5 In the same way, I urge you who are younger: accept the authority of the elders. And everyone, clothe yourselves with humility toward each other. God stands against the proud, but he gives favor to the humble.
6 Therefore, humble yourselves under God’s power so that he may raise you up in the last day.
Peter called on early Christian converts (and us) to find the freedom that comes from humility with each other and trust in God. Too often, we’re tempted (like many church reformers at some point in their life) to link the idea of “reform” with “We have to do everything my way.” But Peter said “no” to that idea. Relate to each other humbly, he wrote, and trust your anxieties to God.
Lord Jesus, maybe I need a new mental “outfit.” Help me every day, in all my contacts, to clothe myself with humility toward the other people with whom I deal. Amen.
I once heard a story of a little boy approaching a rabbi with a big question. The story goes that the boy asked why he could not see the face of God from an airplane window. The rabbi responded that you have to go low to see God, not high. He went on to explain to the boy that the face of God is found when you kneel, bow down, and lower yourself to God.
I think this story can teach us something about humility. Humbling before God by physically and spiritually lowering ourselves is surrendering to the power of God. It is an invitation from you to God, to the possibilities of partnership with God.

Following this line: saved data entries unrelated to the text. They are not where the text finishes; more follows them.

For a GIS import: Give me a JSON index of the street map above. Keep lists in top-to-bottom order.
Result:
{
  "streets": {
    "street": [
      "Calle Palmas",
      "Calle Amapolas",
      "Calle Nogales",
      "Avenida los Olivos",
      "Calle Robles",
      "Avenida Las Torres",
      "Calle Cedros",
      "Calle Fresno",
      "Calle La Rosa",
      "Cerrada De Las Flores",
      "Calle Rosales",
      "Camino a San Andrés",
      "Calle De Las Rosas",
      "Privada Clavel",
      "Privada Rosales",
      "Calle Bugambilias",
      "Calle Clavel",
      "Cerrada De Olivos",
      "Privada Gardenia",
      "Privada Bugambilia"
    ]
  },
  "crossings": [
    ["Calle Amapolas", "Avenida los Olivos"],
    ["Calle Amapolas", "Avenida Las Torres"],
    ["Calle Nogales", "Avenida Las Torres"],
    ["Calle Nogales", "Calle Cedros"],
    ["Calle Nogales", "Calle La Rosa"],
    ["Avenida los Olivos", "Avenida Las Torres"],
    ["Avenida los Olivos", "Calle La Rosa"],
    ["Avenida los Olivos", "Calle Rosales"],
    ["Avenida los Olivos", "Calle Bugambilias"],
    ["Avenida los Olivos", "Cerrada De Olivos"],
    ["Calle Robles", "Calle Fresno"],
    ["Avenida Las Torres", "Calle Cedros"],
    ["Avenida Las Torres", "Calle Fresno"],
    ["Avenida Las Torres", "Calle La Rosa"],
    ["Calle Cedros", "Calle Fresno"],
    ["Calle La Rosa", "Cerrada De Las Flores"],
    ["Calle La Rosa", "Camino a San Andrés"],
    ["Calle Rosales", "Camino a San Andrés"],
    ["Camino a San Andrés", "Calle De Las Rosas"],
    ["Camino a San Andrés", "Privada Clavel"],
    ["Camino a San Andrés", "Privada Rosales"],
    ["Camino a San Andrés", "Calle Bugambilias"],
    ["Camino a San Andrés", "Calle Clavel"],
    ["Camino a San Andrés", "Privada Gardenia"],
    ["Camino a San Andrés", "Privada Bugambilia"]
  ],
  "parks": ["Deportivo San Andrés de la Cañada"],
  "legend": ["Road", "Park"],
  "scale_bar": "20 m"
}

My parents love to tell the stories of my “I-do-it-myself” stage during my second year of life. Apparently, I was determined not to let anyone help me do anything. One of their favorites to tell is when I was standing at the top of a long stairway, insisting upon carrying a heavy 1970’s booster seat down the steps by myself. My mom was trying to take it out of my hands to keep me safe, and as I stubbornly pulled it back away from her, I uttered the infamous words, “NO, I DO IT MYSELF!” And then I tumbled down the stairs holding the booster seat, cartwheeling down each step.

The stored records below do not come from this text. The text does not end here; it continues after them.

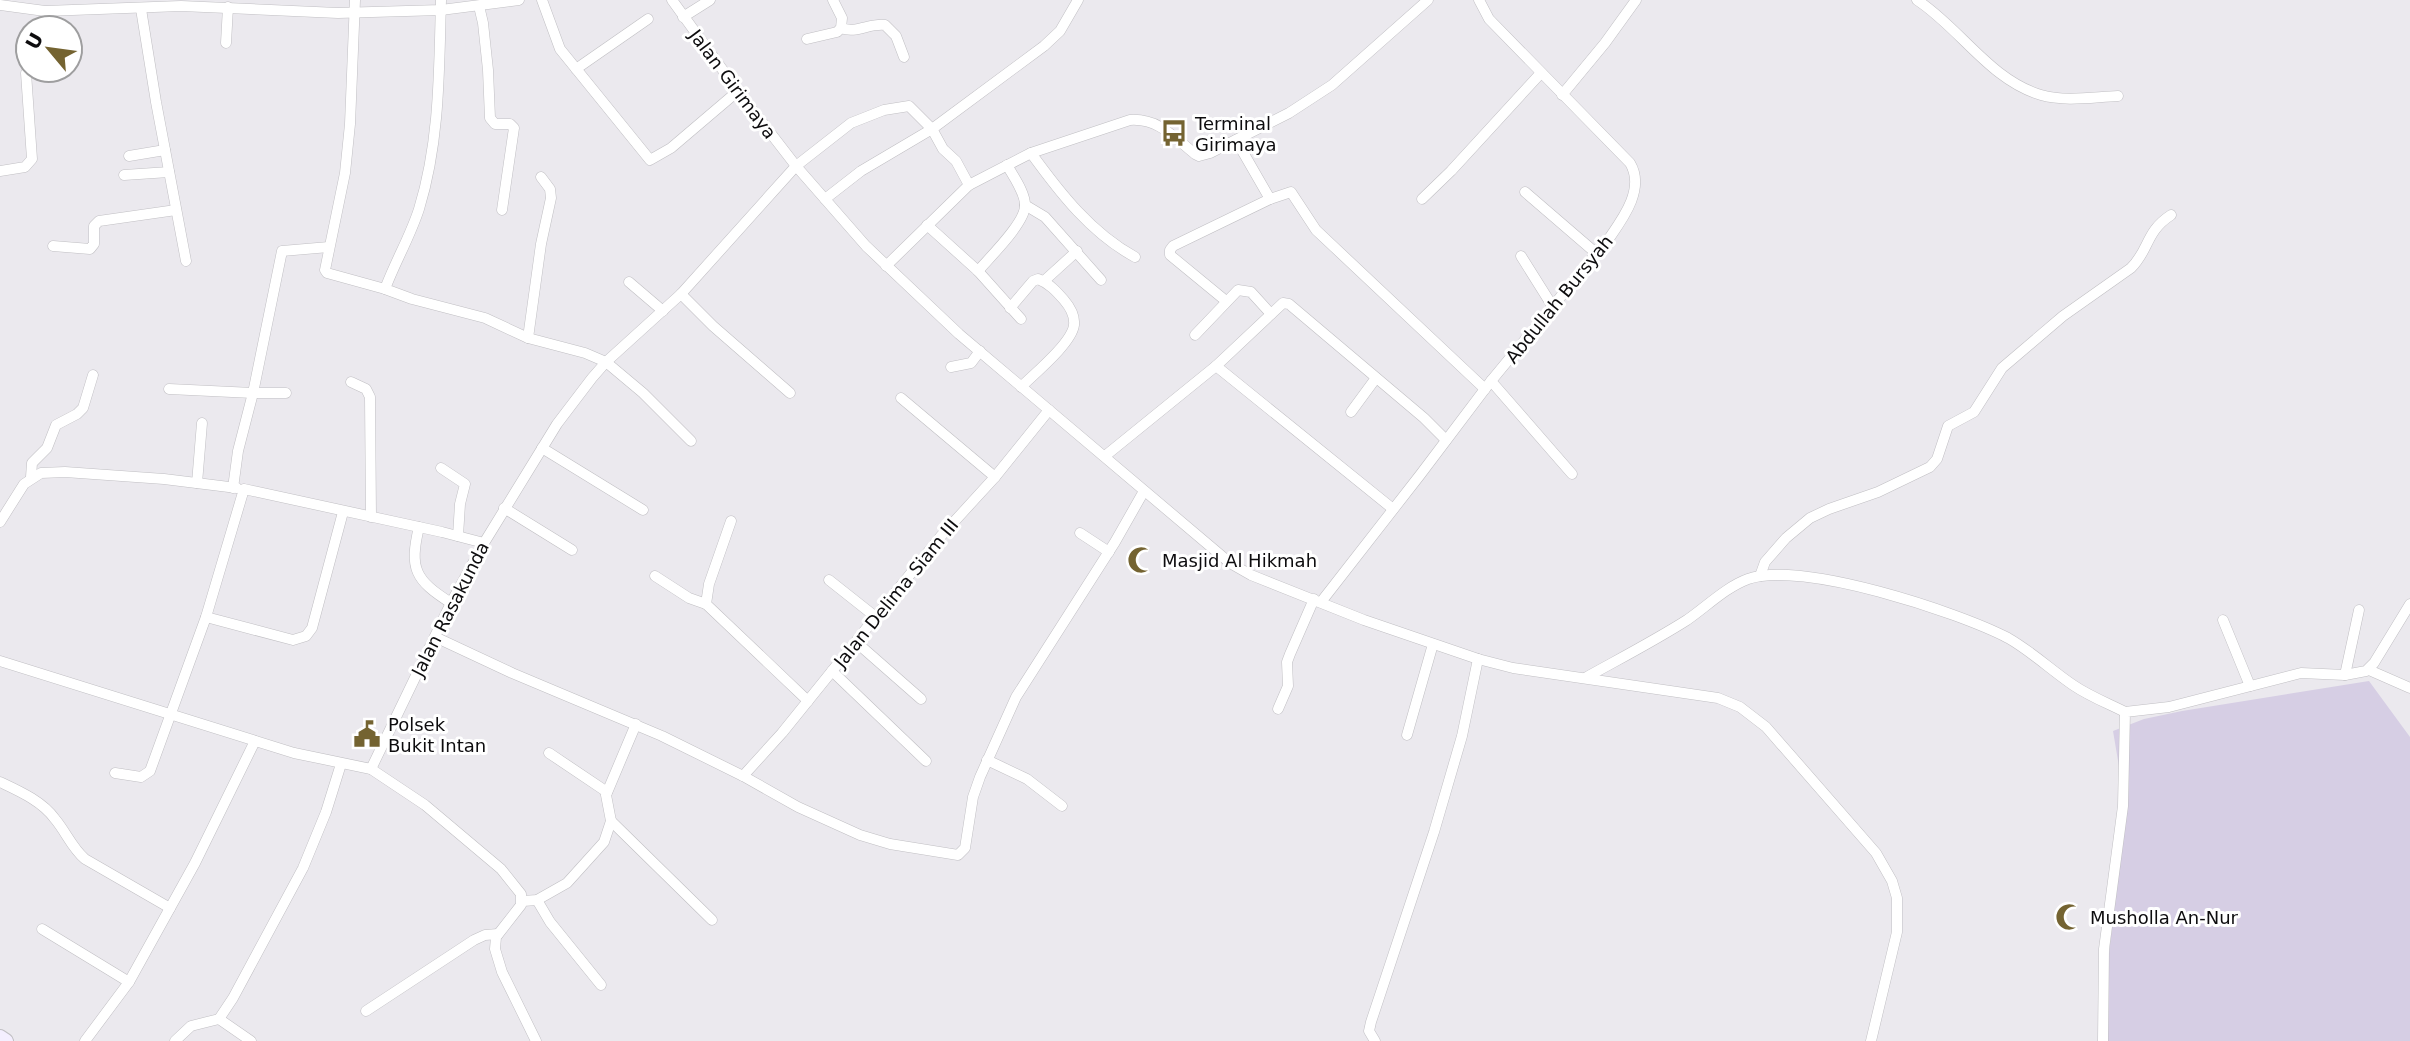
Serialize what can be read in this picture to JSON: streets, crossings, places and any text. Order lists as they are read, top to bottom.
{
  "streets": {
    "street": [
      "Jalan Girimaya",
      "Abdullah Bursyah",
      "Jalan Delima Siam III",
      "Jalan Rasakunda"
    ]
  },
  "crossings": [
    ["Jalan Girimaya", "Abdullah Bursyah"],
    ["Jalan Girimaya", "Jalan Delima Siam III"],
    ["Jalan Girimaya", "Jalan Rasakunda"]
  ],
  "places": {
    "bus stop": ["Terminal Girimaya"],
    "mosque": ["Masjid Al Hikmah", "Musholla An-Nur"],
    "public building": ["Polsek Bukit Intan"]
  },
  "north": "top left"
}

There are still days when my lack of humility resembles that infamous day. I continue to think I can do it myself. I forget that God would love to carry the booster seat for me. God is standing beside me open-armed waiting for me to hand it over. Wanting to keep me safe from bad decisions. Waiting for me to look up with longing eyes asking for help, surrendering my will, humbly allowing God to take the lead.
Sometimes it is hard to ask for help. It is hard to relinquish control. It is hard to admit that our way is not working. So, how do we humble ourselves to God and others?
Pray more than plan. Listen more than talk. Contribute more than criticize. Invite more than exclude. Respect more than shame. Educate more than ignore.
Dear God, I surrender my will to you. Show me who you would have me serve, where you would have me go, and what you would have me say. Use me as an instrument of your love and peace. Changing things in our world, nation, community, church, and in myself is possible, but I cannot do it alone. Show me the way. Amen.